Flexible Yet Fair: Blinding Analyses in Experimental Psychology

This post is an extended synopsis of Dutilh, G., Sarafoglou, A., & Wagenmakers, E.-J. (in press). Flexible yet fair: Blinding analyses in experimental psychology. Synthese. Preprint available on PsyArXiv: https://psyarxiv.com/h39jt

 

Abstract

The replicability of findings in experimental psychology can be improved by distinguishing sharply between hypothesis-generating research and hypothesis-testing research. This distinction can be achieved by preregistration, a method that has recently attracted widespread attention. Although preregistration is fair in the sense that it inoculates researchers against hindsight bias and confirmation bias, preregistration does not allow researchers to analyze the data flexibly without the analysis being demoted to exploratory. To alleviate this concern we discuss how researchers may conduct blinded analyses (MacCoun & Perlmutter, 2015). As with preregistration, blinded analyses break the feedback loop between the analysis plan and analysis outcome, thereby preventing cherry-picking and significance seeking. However, blinded analyses retain the flexibility to account for unexpected peculiarities in the data. We discuss different methods of blinding, offer recommendations for blinding of popular experimental designs, and introduce the design for an online blinding protocol.

 

Summary

In recent years, large-scale replication studies revealed what some had foreseen (e.g., Ioannidis, 2005): psychological science appears to suffer from a replication rate that is alarmingly low. One of the contributing factors to the low replication rate is that researchers generally do not have to state their data analysis plans beforehand. Consequently, the reported hypothesis tests run the risk of being misleading and unfair: the tests can be informed by the data, and when this happens the tests lose their predictive interpretation, and, with it, their statistical validity (e.g., Chambers, 2017; De Groot, 1956/2014; Feynman, 1998; Gelman & Loken, 2014; Goldacre, 2009; Munafò et al., 2017; Peirce, 1878, 1883; Wagenmakers, Wetzels, Borsboom, van der Maas, & Kievit, 2012). In other words, researchers may implicitly or explicitly engage in cherry-picking and significance seeking.

========================================

● Your tasks
- a) In the post on blinding analyses, what do blinded analyses keep that preregistration lacks?
- b) Carry on the post on blinding analyses in experimental psychology past its final sentence.

========================================

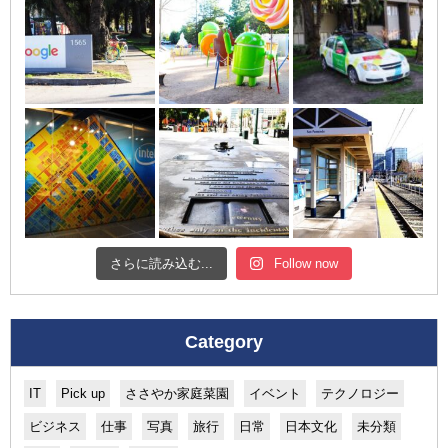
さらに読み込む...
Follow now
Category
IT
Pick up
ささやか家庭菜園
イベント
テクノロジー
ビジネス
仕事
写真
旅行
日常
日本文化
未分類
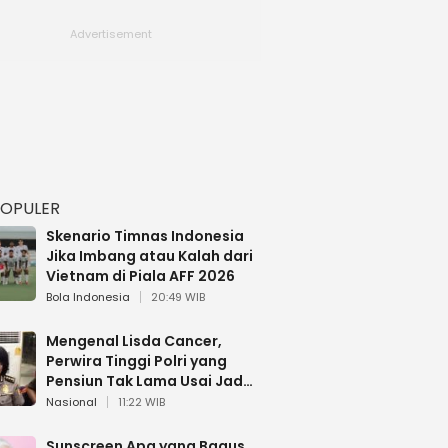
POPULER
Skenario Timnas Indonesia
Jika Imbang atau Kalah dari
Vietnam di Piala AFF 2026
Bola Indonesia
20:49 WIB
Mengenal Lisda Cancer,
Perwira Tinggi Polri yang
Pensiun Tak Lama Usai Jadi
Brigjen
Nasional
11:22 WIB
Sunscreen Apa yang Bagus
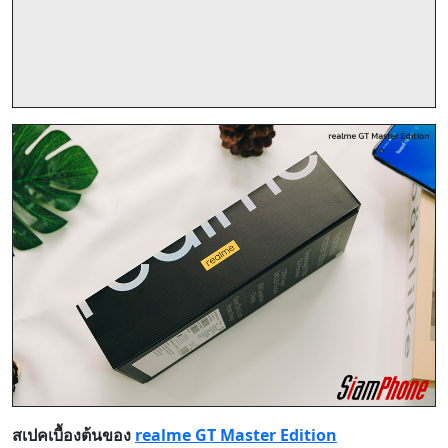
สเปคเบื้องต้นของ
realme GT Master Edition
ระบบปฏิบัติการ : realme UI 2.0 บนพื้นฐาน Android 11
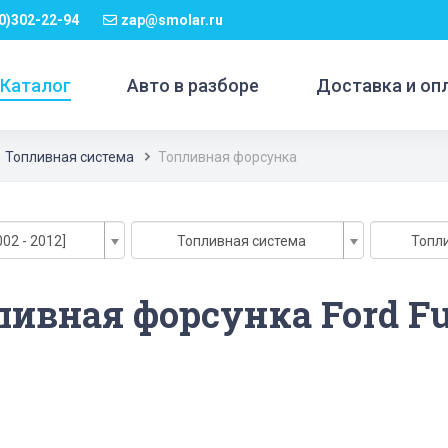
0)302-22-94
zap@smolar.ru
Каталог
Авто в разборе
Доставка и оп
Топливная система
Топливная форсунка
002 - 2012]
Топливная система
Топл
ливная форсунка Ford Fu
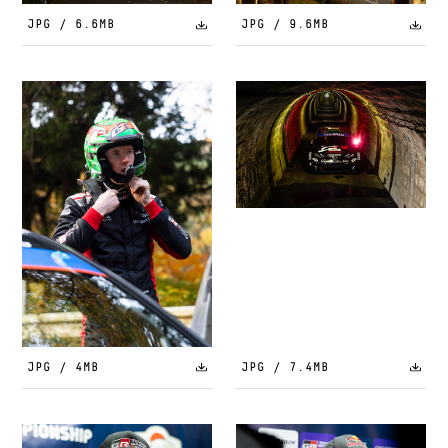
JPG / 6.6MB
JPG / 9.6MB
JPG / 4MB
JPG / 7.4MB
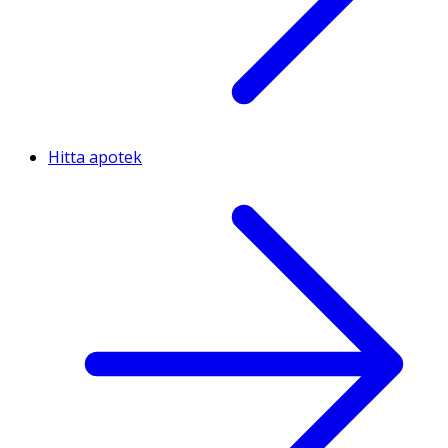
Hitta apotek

========================================

● Answers to the exercises
- a) The flexibility to account for unexpected peculiarities in the data.

- b)
 
Lack of flexibility in preregistration. To break the feedback loop between analysis plan and analysis outcome, and thus prevent hindsight bias from contaminating the conclusions, it has been suggested that researchers should tie their hands and preregister their studies by providing a detailed analysis plan in advance of data collection (e.g., De Groot, 1969). Preregistration is a powerful and increasingly popular method to raise the reliability of empirical results. Nevertheless, the appeal of preregistration is lessened by its lack of flexibility: once an analysis plan has been preregistered, that plan needs to be executed mechanically in order for the test to retain its confirmatory status. The advantage of such a mechanical execution is that it prevents significance seeking; the disadvantage is that it also prevents the selection of statistical models that are appropriate in light of the data. The core problem is that preregistration does not discriminate between “significance seeking” (which is bad) and “using appropriate statistical models to account for unanticipated peculiarities in the data” (which is good). Preregistration paints these adjustments with the same brush, considering both to be data-dependent and hence exploratory.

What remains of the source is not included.